Wednesday, 4 June 2008

Sex workers rally against new anti-trafficking law

Chanting "save us from saviours," sex workers protest gross police mistreatment during the latest crackdown on commercial sex workers and human trafficking.

The Phnom Penh Post
Written by Nguon Sovan
Wednesday, 04 June 2008

For six months they have endured worsening physical and sexual abuse at the hands of police over-zealously enforcing a new anti-trafficking law, but now Cambodian sex workers are fighting back.

More than 500 commercial sex workers rallied together on June 4 to protest the massive escalation of violent police raids on brothels and the criminalization of sex work due to new US-backed "model" anti-trafficking legislation, passed in February this year.

The "day of action," held at the Women's Network for Unity (WNU) in Phnom Penh, called for the repeal of the new anti-trafficking law, which critics say conflates prostitution with trafficking and is so over-broad that even carrying condoms can now get you arrested.

Chanting "save us from saviors" and waving placards saying "condoms protect, police threaten," hundreds of red-shirted sex workers demanded their human rights be respected and asserted they did not need to be "saved" from their jobs in brothels, least of all by lecherous, avaricious police officers.

“During brothel raids the police beat sex workers with sticks, stones, or weapons, and take all their money and jewelry," said Pheng Phally, a sex worker and team leader of the WNU.

"If any sex workers are pretty, the police gang rape them before sending them to the rehabilitation center where there is not enough food and very poor hygiene.

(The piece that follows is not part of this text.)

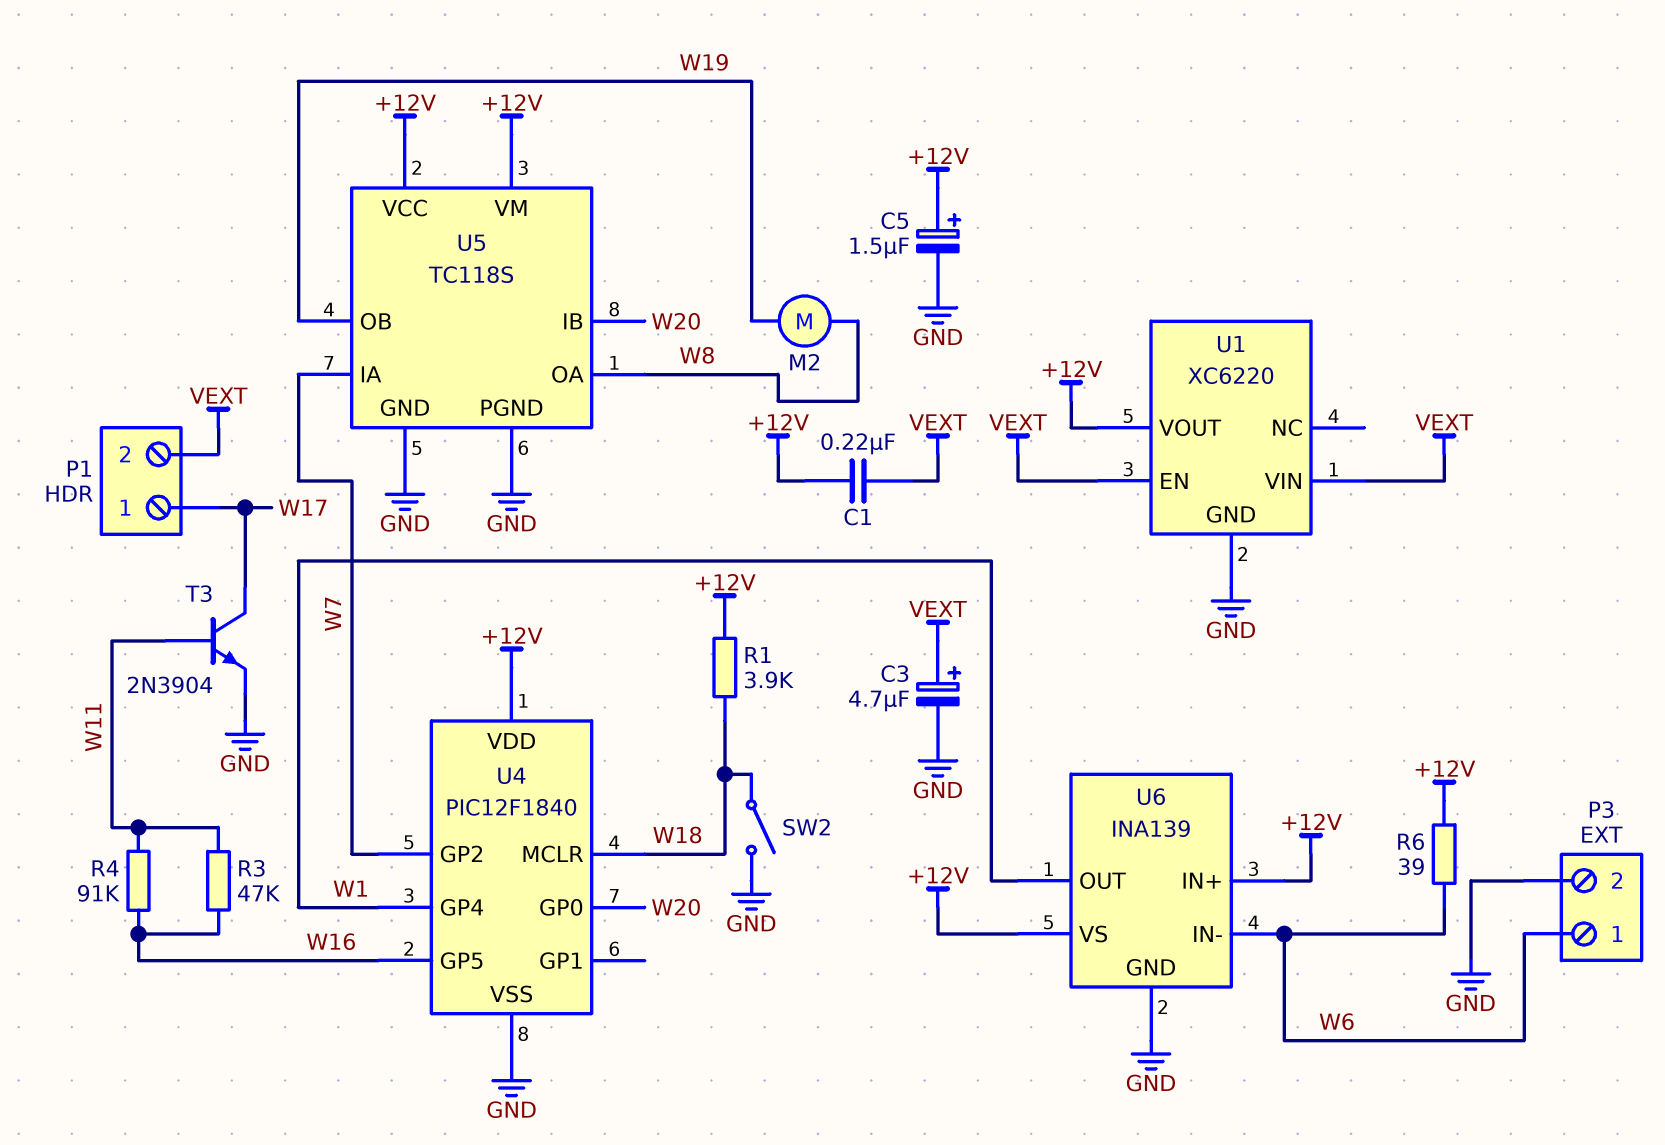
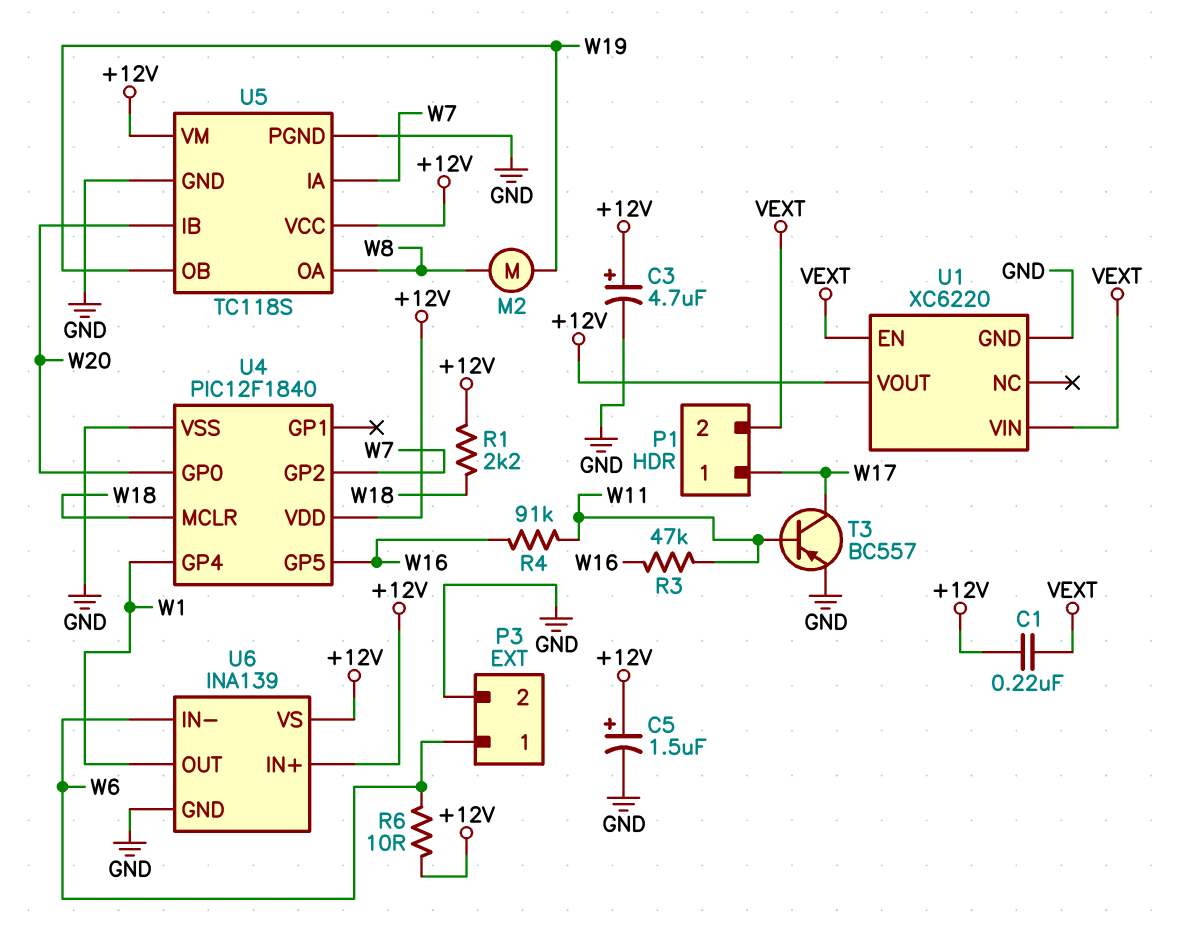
C3: 4.7uF (plus VEXT, minus GND) -> 4.7uF (plus +12V, minus GND)
R1: 3.9k (+12V, W18) -> 2.2k (+12V, W18)
R6: 39 (+12V, W6) -> 10 (+12V, W6)
SW2: switch (GND, W18) -> none
T3: NPN 2N3904 (B W11, C W17, E GND) -> PNP BC557 (B W11, C W17, E GND)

"Video-taped evidence of the abuse of sex workers by Cambodian law-enforcement officials was presented at the event, which comes just one day before Minister of Interior Sar Kheng is due to make an announcement on the US State Department's annual assessment of the Kingdom’s anti-trafficking efforts.

WNU's Phally explained that after the new anti-trafficking legislation passed the police ramped-up brothel raids, began targeting street-based sex workers and closing down karaoke bars.

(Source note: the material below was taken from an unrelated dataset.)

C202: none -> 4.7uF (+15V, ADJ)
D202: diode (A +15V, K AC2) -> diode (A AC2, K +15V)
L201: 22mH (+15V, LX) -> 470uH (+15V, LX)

Not only does the new climate of fear and repression make it nearly impossible for the tens of thousands of women employed in the Kingdom's sex industry to earn a living, but they are being "beaten and treated like animals" during the raids, she said.

“We have gathered today to ask the government to repeal the law and stop the violent raids on us, we have rights too and we need to be allowed to earn money for ourselves and our families – sex work is work," Phally said.

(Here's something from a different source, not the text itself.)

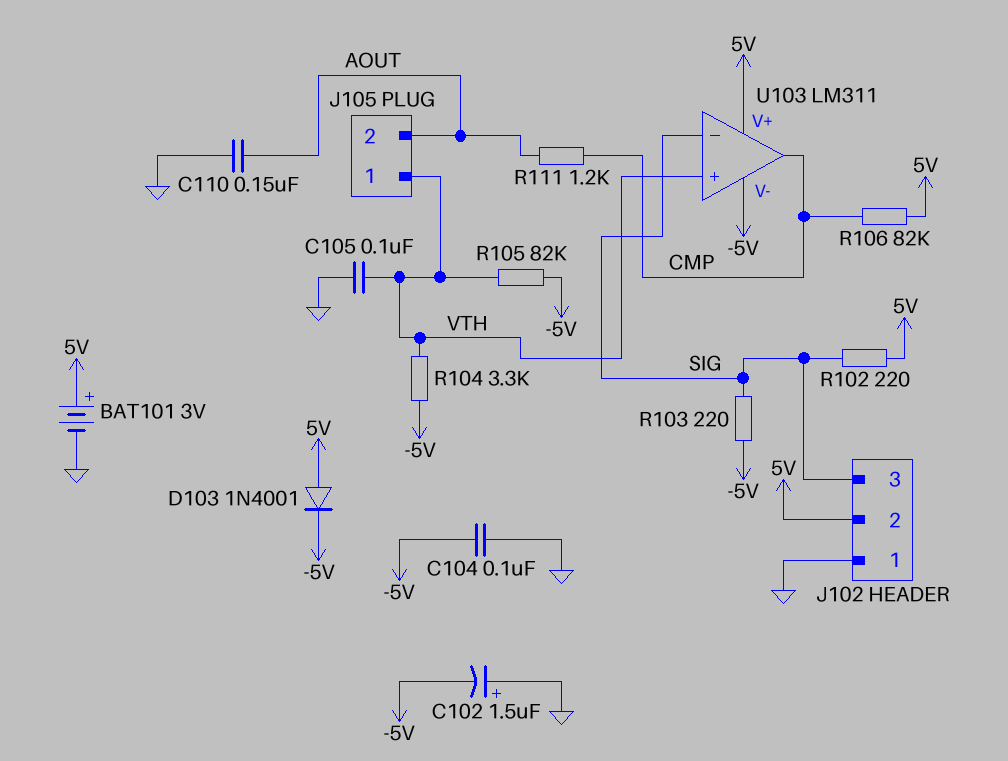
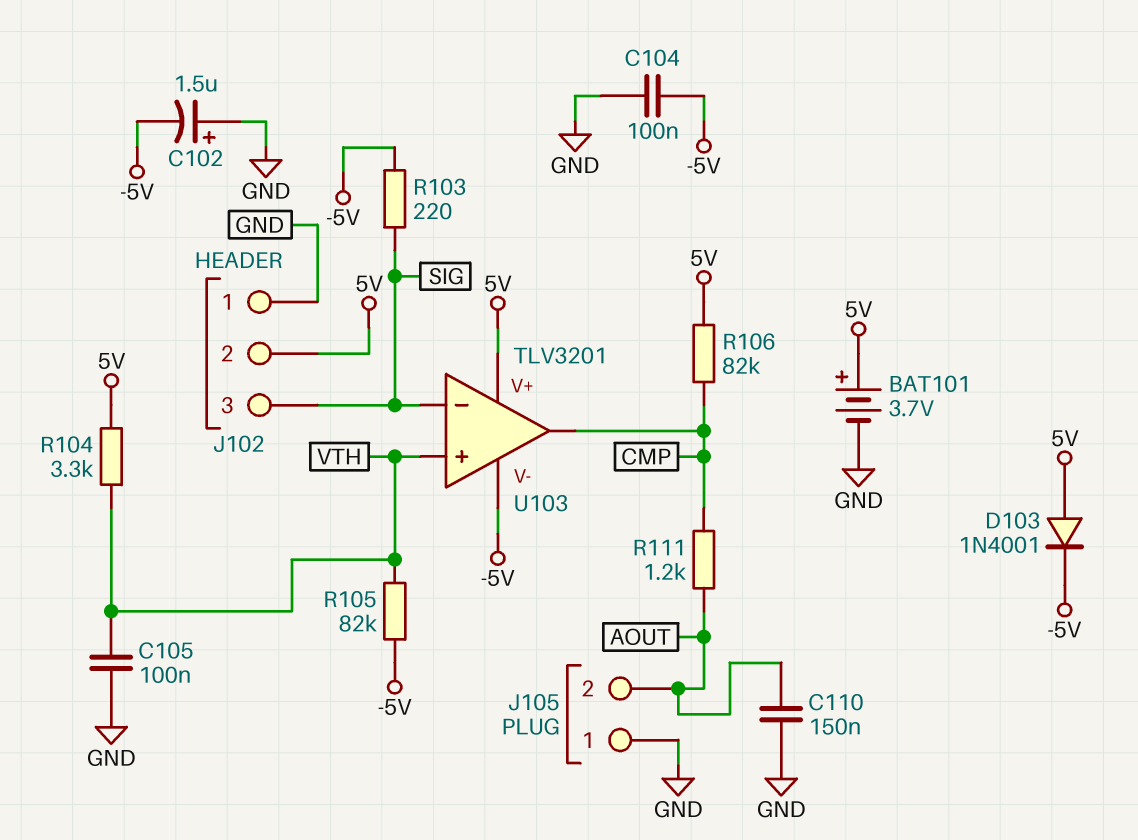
BAT101: 3V (plus 5V, minus GND) -> 3.7V (plus 5V, minus GND)
J105 pin 1: VTH -> GND
R102: 220 (5V, SIG) -> none
R104: 3.3k (-5V, VTH) -> 3.3k (5V, VTH)
U103: LM311 -> TLV3201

The head of Cambodia's anti-trafficking police, Bith Kim Hong, on May 13 denied reports from groups like the WNU that large numbers of prostitutes were being rounded up under the new law’s soliciting clause, only to emerge from jail stripped of their money and possessions, or showing signs of physical and sexual abuse.

“It is not true police are using this law to arrest and extort money from the suspects. We never arrest prostitutes but rather we save them from brothels,” he told the Post at the time.

Cambodia’s “Law on the Suppression of Human Trafficking and Sexual Exploitation” is based on US-style model anti-trafficking legislation that seeks to eliminate human trafficking by criminalizing the sex industry as a whole.

Activists claim it was only passed in a misguided attempt to meet anti-trafficking standards imposed by the US State Department, and point to the fact other US agencies –- such as USAID -– oppose the law.